Lo que antes crecía en la sombra de los árboles ahora podría iluminar el futuro de la computación. Un grupo de investigadores de la Universidad Estatal de Ohio ha conseguido transformar hongos shiitake en chips vivos, capaces de almacenar información, procesar señales eléctricas y repararse por sí mismos. La hazaña no solo abre una nueva frontera tecnológica: también plantea una alternativa sostenible a la industria del silicio, una de las más contaminantes del planeta.
De la cocina al laboratorio
Los shiitake (Lentinula edodes) son hongos conocidos por su sabor intenso y su uso en la gastronomía asiática. Pero bajo su superficie carnosa, esconden un tejido fascinante: el micelio, una red de filamentos microscópicos que crece, se ramifica y se comunica. Este micelio, que en la naturaleza actúa como una red neuronal del suelo, se ha convertido en el nuevo material base de la electrónica verde.
El equipo estadounidense deshidrató cuidadosamente las estructuras de micelio y las integró en un circuito. El resultado fue un biochip funcional que puede comportarse como un memristor, un componente electrónico que recuerda la cantidad de corriente que ha pasado por él. En otras palabras, un chip con memoria eléctrica orgánica.
Un rendimiento que sorprende incluso a la física

Cuando los investigadores probaron los biochips, descubrieron que podían procesar hasta 5.850 señales por segundo, con una precisión del 90 %, que aumentaba hasta el 95 % a bajas frecuencias. Todo ello, sin generar calor ni residuos, y funcionando a temperatura ambiente.
Los memristores tradicionales requieren metales pesados y óxidos complejos, materiales que implican minería y contaminación. Los hongos, en cambio, crecen en residuos orgánicos, se descomponen sin dejar huella y no necesitan energía extrema para su fabricación. Y lo más sorprendente: su red viva mantiene cierta capacidad de auto-reparación y adaptación, como si el material mismo entendiera cómo volver a conectarse.

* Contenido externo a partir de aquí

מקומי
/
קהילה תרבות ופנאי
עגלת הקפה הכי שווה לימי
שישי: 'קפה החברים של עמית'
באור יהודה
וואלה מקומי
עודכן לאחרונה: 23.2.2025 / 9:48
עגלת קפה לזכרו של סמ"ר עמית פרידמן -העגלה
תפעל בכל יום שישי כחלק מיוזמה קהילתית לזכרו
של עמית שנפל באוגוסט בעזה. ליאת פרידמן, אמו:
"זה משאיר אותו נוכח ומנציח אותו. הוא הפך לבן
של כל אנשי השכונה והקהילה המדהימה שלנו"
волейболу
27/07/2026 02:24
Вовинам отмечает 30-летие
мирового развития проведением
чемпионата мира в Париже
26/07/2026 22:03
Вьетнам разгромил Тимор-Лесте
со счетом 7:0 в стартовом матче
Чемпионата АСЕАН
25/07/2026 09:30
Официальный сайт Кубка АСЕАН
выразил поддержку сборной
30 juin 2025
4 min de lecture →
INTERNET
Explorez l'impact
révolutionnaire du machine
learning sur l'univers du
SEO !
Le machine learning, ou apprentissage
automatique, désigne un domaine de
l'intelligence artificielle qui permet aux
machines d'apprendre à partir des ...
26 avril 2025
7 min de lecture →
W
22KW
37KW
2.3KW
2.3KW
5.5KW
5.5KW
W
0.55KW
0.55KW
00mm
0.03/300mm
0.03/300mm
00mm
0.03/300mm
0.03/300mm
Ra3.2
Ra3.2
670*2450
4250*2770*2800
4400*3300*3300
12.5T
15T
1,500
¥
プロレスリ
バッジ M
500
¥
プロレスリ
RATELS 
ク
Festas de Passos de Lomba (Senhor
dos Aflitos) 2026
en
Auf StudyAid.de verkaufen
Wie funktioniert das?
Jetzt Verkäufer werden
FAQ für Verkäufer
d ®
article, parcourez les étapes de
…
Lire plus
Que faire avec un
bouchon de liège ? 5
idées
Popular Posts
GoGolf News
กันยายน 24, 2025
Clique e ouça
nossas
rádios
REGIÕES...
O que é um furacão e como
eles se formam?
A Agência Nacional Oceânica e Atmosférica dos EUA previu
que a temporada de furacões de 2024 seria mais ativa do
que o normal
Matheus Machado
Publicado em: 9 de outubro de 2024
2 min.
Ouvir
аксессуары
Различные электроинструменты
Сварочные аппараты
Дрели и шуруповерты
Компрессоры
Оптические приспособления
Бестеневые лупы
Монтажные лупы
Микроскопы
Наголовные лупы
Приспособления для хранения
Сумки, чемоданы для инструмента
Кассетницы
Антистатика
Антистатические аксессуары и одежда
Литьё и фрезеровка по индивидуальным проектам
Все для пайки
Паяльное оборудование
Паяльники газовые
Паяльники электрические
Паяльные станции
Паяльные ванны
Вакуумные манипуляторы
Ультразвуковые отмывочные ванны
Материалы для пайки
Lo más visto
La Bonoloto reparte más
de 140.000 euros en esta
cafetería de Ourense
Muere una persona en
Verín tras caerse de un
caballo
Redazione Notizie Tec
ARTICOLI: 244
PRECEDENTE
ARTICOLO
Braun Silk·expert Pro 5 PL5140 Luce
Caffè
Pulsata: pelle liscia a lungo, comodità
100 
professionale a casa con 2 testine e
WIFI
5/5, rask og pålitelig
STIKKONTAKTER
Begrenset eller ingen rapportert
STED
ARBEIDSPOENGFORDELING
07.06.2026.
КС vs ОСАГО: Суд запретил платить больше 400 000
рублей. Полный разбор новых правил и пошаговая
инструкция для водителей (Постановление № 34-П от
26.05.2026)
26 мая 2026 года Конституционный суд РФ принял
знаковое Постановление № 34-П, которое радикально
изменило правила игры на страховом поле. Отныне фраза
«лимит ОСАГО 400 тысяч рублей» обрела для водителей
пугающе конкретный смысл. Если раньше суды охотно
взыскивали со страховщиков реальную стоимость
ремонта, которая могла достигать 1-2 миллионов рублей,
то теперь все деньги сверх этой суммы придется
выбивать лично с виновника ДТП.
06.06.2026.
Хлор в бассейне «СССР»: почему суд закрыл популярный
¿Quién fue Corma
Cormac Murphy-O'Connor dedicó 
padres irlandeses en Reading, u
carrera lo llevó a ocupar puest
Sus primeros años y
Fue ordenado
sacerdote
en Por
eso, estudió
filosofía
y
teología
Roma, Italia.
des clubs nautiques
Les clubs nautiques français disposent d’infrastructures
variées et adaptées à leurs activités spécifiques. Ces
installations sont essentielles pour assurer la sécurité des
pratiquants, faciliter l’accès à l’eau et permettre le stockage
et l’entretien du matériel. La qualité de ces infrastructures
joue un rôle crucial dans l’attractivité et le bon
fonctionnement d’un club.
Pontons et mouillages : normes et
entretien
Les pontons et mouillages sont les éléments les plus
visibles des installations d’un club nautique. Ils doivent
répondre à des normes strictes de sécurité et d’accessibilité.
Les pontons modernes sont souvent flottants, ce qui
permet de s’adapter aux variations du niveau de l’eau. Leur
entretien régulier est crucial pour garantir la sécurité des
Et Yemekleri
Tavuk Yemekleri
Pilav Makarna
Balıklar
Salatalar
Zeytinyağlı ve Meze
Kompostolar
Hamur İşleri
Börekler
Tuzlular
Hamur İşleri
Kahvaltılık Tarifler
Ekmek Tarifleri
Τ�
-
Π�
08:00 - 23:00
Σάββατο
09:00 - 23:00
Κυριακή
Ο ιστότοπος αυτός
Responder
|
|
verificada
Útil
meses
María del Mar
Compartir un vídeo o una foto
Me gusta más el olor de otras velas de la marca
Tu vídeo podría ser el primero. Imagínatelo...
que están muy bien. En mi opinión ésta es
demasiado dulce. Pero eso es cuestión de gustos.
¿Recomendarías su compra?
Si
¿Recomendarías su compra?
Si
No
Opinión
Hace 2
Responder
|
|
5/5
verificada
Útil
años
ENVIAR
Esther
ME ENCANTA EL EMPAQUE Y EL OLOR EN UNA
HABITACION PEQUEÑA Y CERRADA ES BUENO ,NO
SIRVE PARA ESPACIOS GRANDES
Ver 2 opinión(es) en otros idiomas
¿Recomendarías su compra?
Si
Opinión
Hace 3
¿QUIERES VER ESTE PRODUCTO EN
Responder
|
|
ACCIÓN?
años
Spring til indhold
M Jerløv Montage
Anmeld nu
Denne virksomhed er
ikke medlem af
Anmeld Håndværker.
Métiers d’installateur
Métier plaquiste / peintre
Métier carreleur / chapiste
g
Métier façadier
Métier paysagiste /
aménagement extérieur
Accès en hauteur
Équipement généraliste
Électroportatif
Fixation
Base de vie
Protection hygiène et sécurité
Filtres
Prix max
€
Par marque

Micelio: el nuevo lenguaje de la electrónica natural
El micelio no es un simple soporte físico. Es una red biológica que responde a impulsos eléctricos, reacciona al entorno y puede regenerarse. En la práctica, actúa como una sinapsis primitiva, transmitiendo señales al igual que un sistema nervioso vegetal.
Esto convierte a los biochips de micelio en un puente entre la biología y la computación. Los científicos ya imaginan sensores ambientales vivos, baterías biodegradables o redes de inteligencia orgánica capaces de aprender y adaptarse sin depender de metales raros ni de algoritmos complejos.
“Estos circuitos crecen solos, se reparan solos y, cuando su vida útil termina, vuelven al suelo del que salieron”, explican los autores del estudio. “Es la primera vez que la naturaleza y la ingeniería se entienden tan bien en un mismo idioma.”
Un futuro que se cultiva
Mientras los chips de silicio envejecen y contaminan, los hongos ofrecen otra narrativa: la de una tecnología que no destruye, sino que regenera. En un planeta saturado de basura electrónica —más de 59 millones de toneladas en 2024, según la ONU—, cultivar tecnología en lugar de fabricarla podría marcar un antes y un después.
El micelio no solo puede cambiar cómo diseñamos los circuitos, sino cómo pensamos la tecnología misma. Menos obsolescencia, más resiliencia. Menos desechos, más vida. Quizá la próxima gran revolución digital no venga del silicio, sino del bosque.